── Information supplied ──

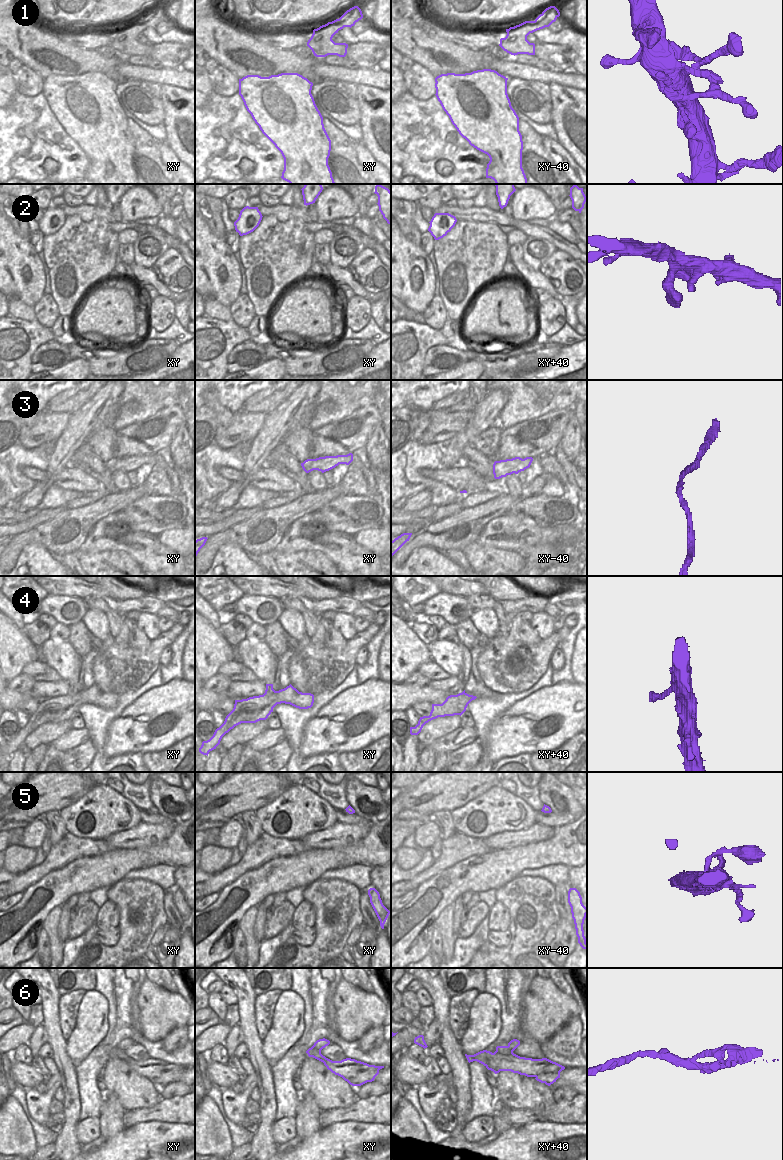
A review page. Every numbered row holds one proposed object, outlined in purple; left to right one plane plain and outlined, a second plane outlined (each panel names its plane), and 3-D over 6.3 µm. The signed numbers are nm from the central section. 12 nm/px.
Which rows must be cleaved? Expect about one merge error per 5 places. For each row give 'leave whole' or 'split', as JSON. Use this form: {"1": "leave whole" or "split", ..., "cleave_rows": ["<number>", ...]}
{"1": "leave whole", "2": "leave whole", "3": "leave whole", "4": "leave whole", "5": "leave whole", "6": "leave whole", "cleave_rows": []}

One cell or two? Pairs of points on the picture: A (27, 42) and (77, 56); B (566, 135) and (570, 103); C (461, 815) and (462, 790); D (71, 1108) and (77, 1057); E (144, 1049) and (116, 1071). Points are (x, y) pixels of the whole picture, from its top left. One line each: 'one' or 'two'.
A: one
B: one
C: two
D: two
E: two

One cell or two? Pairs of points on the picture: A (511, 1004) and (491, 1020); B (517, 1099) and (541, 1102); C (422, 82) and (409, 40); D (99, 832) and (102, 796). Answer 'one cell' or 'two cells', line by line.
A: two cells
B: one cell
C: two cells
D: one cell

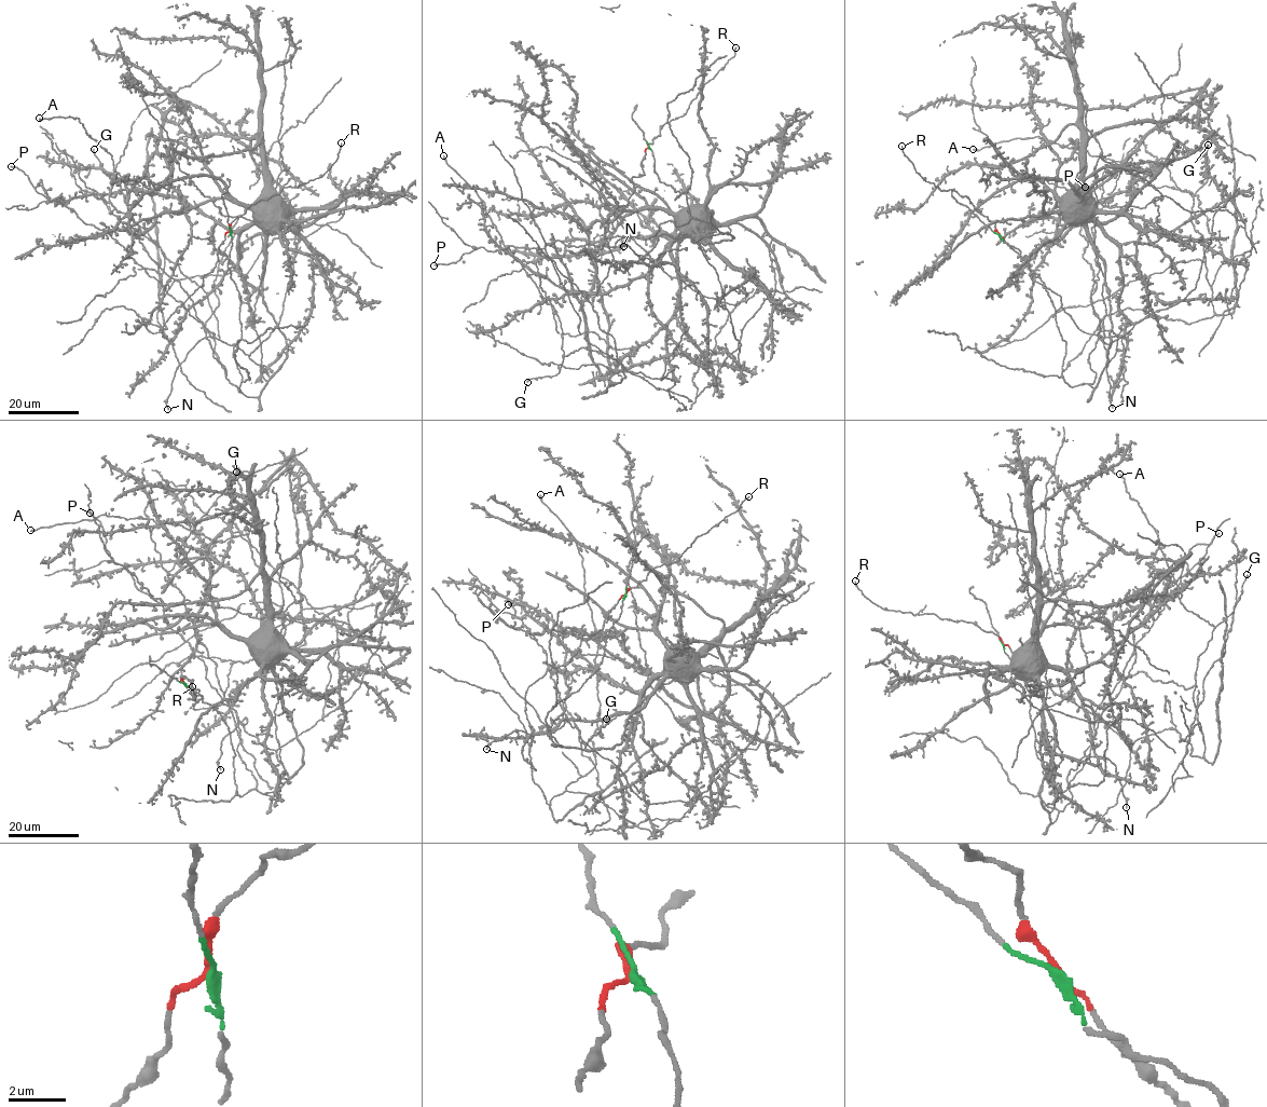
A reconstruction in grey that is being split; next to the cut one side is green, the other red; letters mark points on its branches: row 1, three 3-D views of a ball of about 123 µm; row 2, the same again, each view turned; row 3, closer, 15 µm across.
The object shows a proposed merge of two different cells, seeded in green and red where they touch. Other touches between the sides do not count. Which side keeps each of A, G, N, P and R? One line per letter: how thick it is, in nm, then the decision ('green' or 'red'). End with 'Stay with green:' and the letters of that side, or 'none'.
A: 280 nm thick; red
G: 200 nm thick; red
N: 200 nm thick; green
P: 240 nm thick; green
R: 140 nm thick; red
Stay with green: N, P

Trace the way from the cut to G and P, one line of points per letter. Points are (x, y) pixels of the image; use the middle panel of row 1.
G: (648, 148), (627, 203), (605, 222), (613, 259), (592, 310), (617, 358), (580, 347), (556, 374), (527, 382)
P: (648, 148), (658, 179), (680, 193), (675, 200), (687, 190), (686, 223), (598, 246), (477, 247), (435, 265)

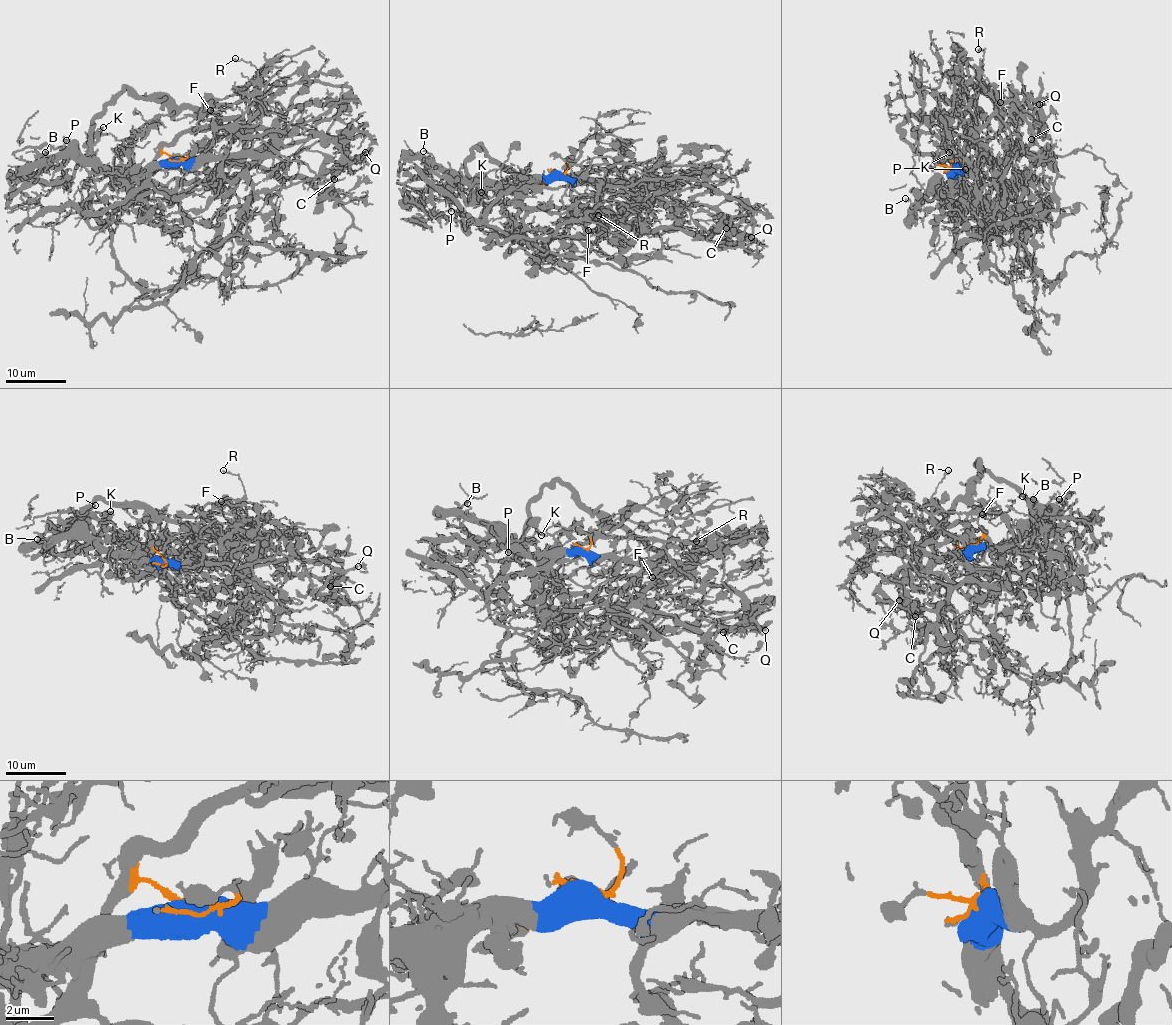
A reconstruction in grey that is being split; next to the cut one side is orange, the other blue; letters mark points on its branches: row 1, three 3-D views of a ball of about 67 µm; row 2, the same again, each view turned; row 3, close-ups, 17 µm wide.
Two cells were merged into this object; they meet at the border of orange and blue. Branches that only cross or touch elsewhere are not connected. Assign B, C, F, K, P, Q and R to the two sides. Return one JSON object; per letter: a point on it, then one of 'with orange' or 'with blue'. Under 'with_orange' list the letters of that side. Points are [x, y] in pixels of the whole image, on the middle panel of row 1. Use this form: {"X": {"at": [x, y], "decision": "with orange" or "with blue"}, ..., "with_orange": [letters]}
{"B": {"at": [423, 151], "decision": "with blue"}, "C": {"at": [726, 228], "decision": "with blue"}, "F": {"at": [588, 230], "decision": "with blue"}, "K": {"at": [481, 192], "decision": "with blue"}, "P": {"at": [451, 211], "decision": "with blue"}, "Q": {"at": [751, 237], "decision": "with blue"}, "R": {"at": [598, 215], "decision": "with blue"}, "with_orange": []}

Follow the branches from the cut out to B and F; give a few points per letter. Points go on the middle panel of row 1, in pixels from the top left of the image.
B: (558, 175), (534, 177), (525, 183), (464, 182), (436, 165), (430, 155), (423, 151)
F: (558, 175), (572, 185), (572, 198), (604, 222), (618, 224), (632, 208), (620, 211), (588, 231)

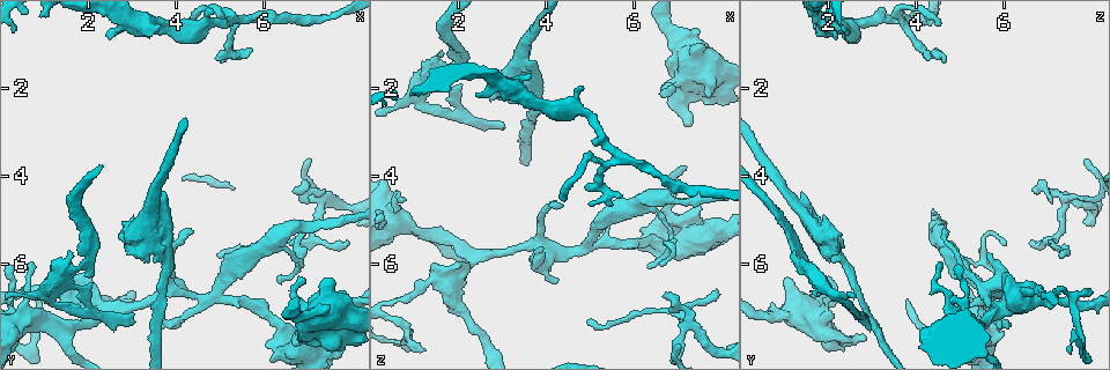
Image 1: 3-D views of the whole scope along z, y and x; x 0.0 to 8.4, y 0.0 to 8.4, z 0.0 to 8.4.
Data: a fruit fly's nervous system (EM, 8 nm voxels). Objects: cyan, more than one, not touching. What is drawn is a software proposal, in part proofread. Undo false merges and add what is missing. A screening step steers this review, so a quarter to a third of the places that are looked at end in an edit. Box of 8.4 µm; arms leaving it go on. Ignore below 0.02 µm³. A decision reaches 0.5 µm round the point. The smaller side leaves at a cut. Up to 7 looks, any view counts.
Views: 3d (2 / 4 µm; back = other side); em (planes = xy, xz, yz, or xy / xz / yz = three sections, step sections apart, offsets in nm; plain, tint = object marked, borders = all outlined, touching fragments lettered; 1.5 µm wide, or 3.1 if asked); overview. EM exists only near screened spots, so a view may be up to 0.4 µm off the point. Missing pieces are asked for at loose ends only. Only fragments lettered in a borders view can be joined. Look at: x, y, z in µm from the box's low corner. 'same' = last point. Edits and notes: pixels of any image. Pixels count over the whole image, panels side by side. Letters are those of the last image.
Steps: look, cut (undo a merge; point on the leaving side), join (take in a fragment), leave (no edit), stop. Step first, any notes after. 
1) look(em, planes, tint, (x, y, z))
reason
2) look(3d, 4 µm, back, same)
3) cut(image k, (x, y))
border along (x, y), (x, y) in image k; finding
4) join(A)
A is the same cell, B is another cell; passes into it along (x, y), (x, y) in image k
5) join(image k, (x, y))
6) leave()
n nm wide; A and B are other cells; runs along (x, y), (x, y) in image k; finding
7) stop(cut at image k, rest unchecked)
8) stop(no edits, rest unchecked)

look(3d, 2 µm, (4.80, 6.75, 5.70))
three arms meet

───

What this task involves: Where a line in the entries holds the word "finding", copy that line.

Response box:
border along (x, y), (x, y) in image k; finding
n nm wide; A and B are other cells; runs along (x, y), (x, y) in image k; finding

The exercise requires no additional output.